Misty Rayna Jenkins is an Australian scientist known for her research into lymphocytes and cancer treatment.
Jenkins leads an Immunology Laboratory at the Walter and Eliza Hall Institute of Medical Research where she researches brain cancer and aims to establish a world-leading immunotherapy lab specialising in researching the possibilities of new treatments for both adult and paediatric brain cancer.[1]
Jenkins is a Gunditjmara woman and grew up near Ballarat, Victoria. She holds a Bachelor of Science with 1st Honours and a PhD in Microbiology and Immunology attained from the University of Melbourne.[2] [3] [4]
Following from her PhD, Jenkins was the first Indigenous Australian to attend the Universities of Oxford and Cambridge as a postdoctoral research fellow,[5] attending Cambridge after being awarded the NHRMC CJ Martin Fellowship. Returning to Melbourne to continue her research career, Jenkins became involved with the Aurora Project, a project which supports education opportunities for Indigenous Australians, working with the program to provide scholarships for other Indigenous students to attend Oxford or Cambridge. She was a founding member of the Women in Science Parkville Precinct (WISPP) committee aimed at advancing gender equity and diversity in science.
She has previously worked at the Peter MacCallum Cancer Centre in Melbourne, and currently works at the Walter and Eliza Hall Institute of Medical Research.[6] She is an Honorary Senior Research Fellow, Department of Medical Biology at the University of Melbourne. Her research is focused on lymphocytes, a type of white blood cells which can protect against viruses and cancer. Specifically, Jenkins' research group uses using chimeric antigen receptor (CAR) T cell therapy, a new form of immune-targeted therapy that trains the body's T cells to fight against certain forms of cancer, including glioblastoma, an aggressive brain tumour of astrocytic origin.[7]
Her research has been published in the Journal of Immunology, Journal of Experimental Medicine, and by the National Academy of Sciences.[8]
In 2009, Jenkins was awarded the NHMRC/RG Menzies Fellowship for T-cells research at the Cambridge Institute for Medical Research, UK and at the Peter MacCallum Cancer Centre in Melbourne.[9]
Jenkins was awarded the L’Oreal for Women in Science Fellowship in 2013 and the Young Tall Poppy of the Year Award in 2015.[10] She was named in the Westpac and Australian Financial Review 100 Women of Influence Awards in 2016, and awarded the STEM Professional Career Achievement Award at the CSIRO Indigenous STEM Awards in 2017.

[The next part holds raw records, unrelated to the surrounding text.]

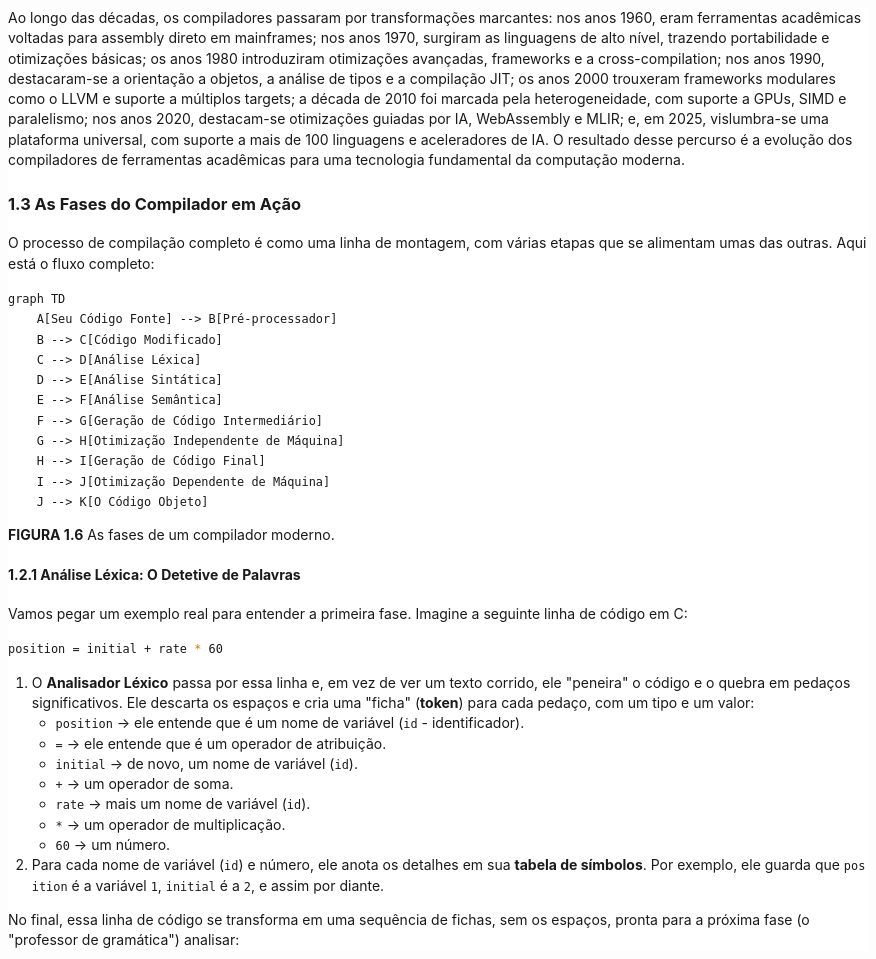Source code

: Ao longo das décadas, os compiladores passaram por transformações marcantes: nos anos 1960, eram ferramentas acadêmicas voltadas para assembly direto em mainframes; nos anos 1970, surgiram as linguagens de alto nível, trazendo portabilidade e otimizações básicas; os anos 1980 introduziram otimizações avançadas, frameworks e a cross-compilation; nos anos 1990, destacaram-se a orientação a objetos, a análise de tipos e a compilação JIT; os anos 2000 trouxeram frameworks modulares como o LLVM e suporte a múltiplos targets; a década de 2010 foi marcada pela heterogeneidade, com suporte a GPUs, SIMD e paralelismo; nos anos 2020, destacam-se otimizações guiadas por IA, WebAssembly e MLIR; e, em 2025, vislumbra-se uma plataforma universal, com suporte a mais de 100 linguagens e aceleradores de IA. O resultado desse percurso é a evolução dos compiladores de ferramentas acadêmicas para uma tecnologia fundamental da computação moderna.

### 1.3 As Fases do Compilador em Ação

O processo de compilação completo é como uma linha de montagem, com várias etapas que se alimentam umas das outras. Aqui está o fluxo completo:

```mermaid
graph TD
    A[Seu Código Fonte] --> B[Pré-processador]
    B --> C[Código Modificado]
    C --> D[Análise Léxica]
    D --> E[Análise Sintática]
    E --> F[Análise Semântica]
    F --> G[Geração de Código Intermediário]
    G --> H[Otimização Independente de Máquina]
    H --> I[Geração de Código Final]
    I --> J[Otimização Dependente de Máquina]
    J --> K[O Código Objeto]

```

**FIGURA 1.6** As fases de um compilador moderno.

#### 1.2.1 Análise Léxica: O Detetive de Palavras

Vamos pegar um exemplo real para entender a primeira fase. Imagine a seguinte linha de código em C:

```bash
position = initial + rate * 60
```

1.  O **Analisador Léxico** passa por essa linha e, em vez de ver um texto corrido, ele "peneira" o código e o quebra em pedaços significativos. Ele descarta os espaços e cria uma "ficha" (**token**) para cada pedaço, com um tipo e um valor:
      * `position` → ele entende que é um nome de variável (`id` - identificador).
      * `=` → ele entende que é um operador de atribuição.
      * `initial` → de novo, um nome de variável (`id`).
      * `+` → um operador de soma.
      * `rate` → mais um nome de variável (`id`).
      * `*` → um operador de multiplicação.
      * `60` → um número.
2.  Para cada nome de variável (`id`) e número, ele anota os detalhes em sua **tabela de símbolos**. Por exemplo, ele guarda que `position` é a variável `1`, `initial` é a `2`, e assim por diante.

No final, essa linha de código se transforma em uma sequência de fichas, sem os espaços, pronta para a próxima fase (o "professor de gramática") analisar:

In 2019, Jenkins was awarded an NHMRC Investigator Grant worth AUD $1.4 million to continue her research into the treatment of brain cancer. This area of research receives a small amount of funding from the total federal Australian government cancer research funding, and the current survival rate for people diagnosed with brain cancer is 20 percent.
In March 2020, Jenkins was inducted into the Victorian Honour Roll of Women in recognition of her advocacy for gender equity, Aboriginal health and education.[11]
In May 2021, Jenkins was involved with developing a new approach to CAR T cell therapy which targets certain growth factor receptors in glioblastoma (an aggressive form of brain cancer) to eliminate brain tumors. Jenkins discovered a novel chimeric antigen receptor CAR T cell that eliminates human glioblastoma cells transplanted into the brains of mice.[12] Jenkin reports that this new approach of immunotherapy tackles white blood cells to then recognise and destroy their own cancer.[13] Jenkins is working with the head of neurosurgery at the Royal Melbourne Hospital, Professor Kate Drummond, in collaboration with a cross-disciplinary team of protein chemists, structural biologists and neurosurgeons, and were awarded an AUD $5 million Synergy Grant from the NHMRC to continue developing CAR T cell therapies for glioblastoma.[14]
Jenkins was appointed an Officer of the Order of Australia in the 2023 King's Birthday Honours for "distinguished service to medical science as an immunologist, to the promotion of women in STEM, and to the Indigenous community".[15]